Tim Burton’s Corpse Bride (Les Noces funèbres – 2005)

mardi 19 mars 2013 à 9:57

Tim Burton’s Corpse Bride (Les Noces funèbres - 2005)

La première fois que j’ai regardé Corpse Bride, je me suis plutôt ennuyé. En fait, je me suis même assoupi. Ce n’était donc pas avec un grand enthousiasme que je lui offrais cette seconde chance. Heureusement, cette redécouverte fut assez plaisante. Une bonne surprise en soi.

Certes, il est difficile de ne pas être ponctuellement agacé par le fait que Burton parait simplement refuser de s’essayer à sortir des sentiers qu’il a déjà bien battus, mais cela n’enlève rien aux qualités techniques de son premier long métrage d’animation en stop-motion – le troisième qu’il produit, les deux précédents, The Nightmare Before Christmas et James and the Giant Peach, ont été réalisés par Henry Selick.

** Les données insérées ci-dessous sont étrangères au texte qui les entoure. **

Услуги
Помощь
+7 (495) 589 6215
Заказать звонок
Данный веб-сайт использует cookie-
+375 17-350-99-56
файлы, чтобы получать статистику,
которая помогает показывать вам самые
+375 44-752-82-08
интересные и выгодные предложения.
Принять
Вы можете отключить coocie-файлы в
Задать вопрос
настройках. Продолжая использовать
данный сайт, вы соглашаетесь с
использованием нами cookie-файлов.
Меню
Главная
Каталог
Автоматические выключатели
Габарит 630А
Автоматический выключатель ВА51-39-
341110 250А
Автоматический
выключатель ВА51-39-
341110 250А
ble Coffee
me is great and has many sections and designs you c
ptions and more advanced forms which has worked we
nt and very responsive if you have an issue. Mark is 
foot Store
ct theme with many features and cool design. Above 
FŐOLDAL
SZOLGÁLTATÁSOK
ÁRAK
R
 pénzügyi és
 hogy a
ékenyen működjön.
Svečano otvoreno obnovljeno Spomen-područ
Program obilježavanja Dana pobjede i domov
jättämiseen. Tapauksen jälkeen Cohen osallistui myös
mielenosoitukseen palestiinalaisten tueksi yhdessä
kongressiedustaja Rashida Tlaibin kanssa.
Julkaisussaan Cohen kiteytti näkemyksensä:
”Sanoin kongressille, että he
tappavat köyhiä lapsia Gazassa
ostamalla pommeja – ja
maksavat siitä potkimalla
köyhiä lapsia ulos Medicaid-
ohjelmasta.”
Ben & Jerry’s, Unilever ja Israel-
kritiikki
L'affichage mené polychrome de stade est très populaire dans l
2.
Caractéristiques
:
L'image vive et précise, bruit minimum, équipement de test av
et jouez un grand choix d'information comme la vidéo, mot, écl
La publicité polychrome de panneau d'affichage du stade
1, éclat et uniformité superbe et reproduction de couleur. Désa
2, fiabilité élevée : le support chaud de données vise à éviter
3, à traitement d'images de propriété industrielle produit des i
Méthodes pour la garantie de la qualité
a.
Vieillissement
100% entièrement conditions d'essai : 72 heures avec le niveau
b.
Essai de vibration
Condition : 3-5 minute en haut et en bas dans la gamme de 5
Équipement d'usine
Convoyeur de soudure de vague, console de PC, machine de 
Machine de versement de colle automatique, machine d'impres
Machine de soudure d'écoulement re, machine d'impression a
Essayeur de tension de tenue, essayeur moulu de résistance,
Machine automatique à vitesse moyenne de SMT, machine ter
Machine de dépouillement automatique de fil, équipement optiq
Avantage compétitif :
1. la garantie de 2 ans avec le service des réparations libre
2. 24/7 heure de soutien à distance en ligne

Tim Burton’s Corpse Bride (Les Noces funèbres - 2005)

Tim Burton’s Corpse Bride (Les Noces funèbres - 2005)

L’histoire de Corpse Bride est inspirée par une légende tirée du folklore juif. Cela parle de Victor et Victoria – référence Ed Wood oblige – qui sont destinés à se marier, qu’ils le veuillent ou non. Nerveux, Victor va s’entrainer en forêt à réciter ses vœux, mais il se retrouve accidentellement marié à la Emily qui l’emmène dans le royaume des morts pour vivre heureux pour toujours. Il cherche alors à retourner auprès de Victoria avant qu’il ne soit trop tard.

Globalement, l’intrigue du film est simplette avec ses personnages qui sont majoritairement unidimensionnels et son déroulement des plus prévisible. On ne peut pas dire que ce soit dès lors ce qu’il y a de plus passionnant. Ce qui donne un réel intérêt se trouve être l’animation. Bien que l’on retrouve un peu trop par moment des plans typiques de Burton orchestrés sur une musique de Danny Elfman qui sonne toujours aussi familière, il y a un joli travail de composition au niveau des décors, des ombres et des couleurs. Cela s’assemble d’une façon qui ajoute véritablement une touche de charme unique au film.

Tim Burton’s Corpse Bride (Les Noces funèbres - 2005)

Je n’irais pas jusqu’à dire que Corpse Bride parvient par moment à être visuellement complètement enchanteur, mais il possède réellement des passages de toute beauté, animés avec beaucoup de fluidité. Ce n’est cependant pas assez pour compenser l’intérêt limité des passages de comédies musicales. Ils sont divertissants, mais souvent trop longs et modérément pertinents. De plus, la partie émotionnelle de l’histoire ne parvient pas vraiment à dépasser d’occasionnels soubresauts, ce qui rend la conclusion légèrement plate.

Au final, je réévalue largement à la hausse mon opinion sur Corpse Bride. Le film est vraiment un plaisir pour les yeux. Par contre, il faut bien admettre qu’à ce stade de sa carrière, Burton affichait déjà un coup de fatigue certain, un besoin de renouvellement qu’il refuse d’admettre et qui impose un côté trop familier à son approche qui attaque sévèrement la spontanéité de son joli long métrage animé. C’est regrettable, car il y avait matière à faire vraiment quelque chose de majeur, mais le potentiel n’est ici que très légèrement exploité. Au moins, je l’ai cette fois regardé sans déplaisir ou envie de dormir.

Tim Burton’s Corpse Bride (Les Noces funèbres - 2005)

Next : Beetlejuice.

Réalisateur : Tim Burton ; Scénariste : John August, Pamela Pettler, Caroline Thompson.
Casting : Johnny Depp, Helena Bonham Carter, Emily Watson, Tracey Ullman, Paul Whitehouse, Joanna Lumley, Albert Finney, Richard E. Grant, Christopher Lee.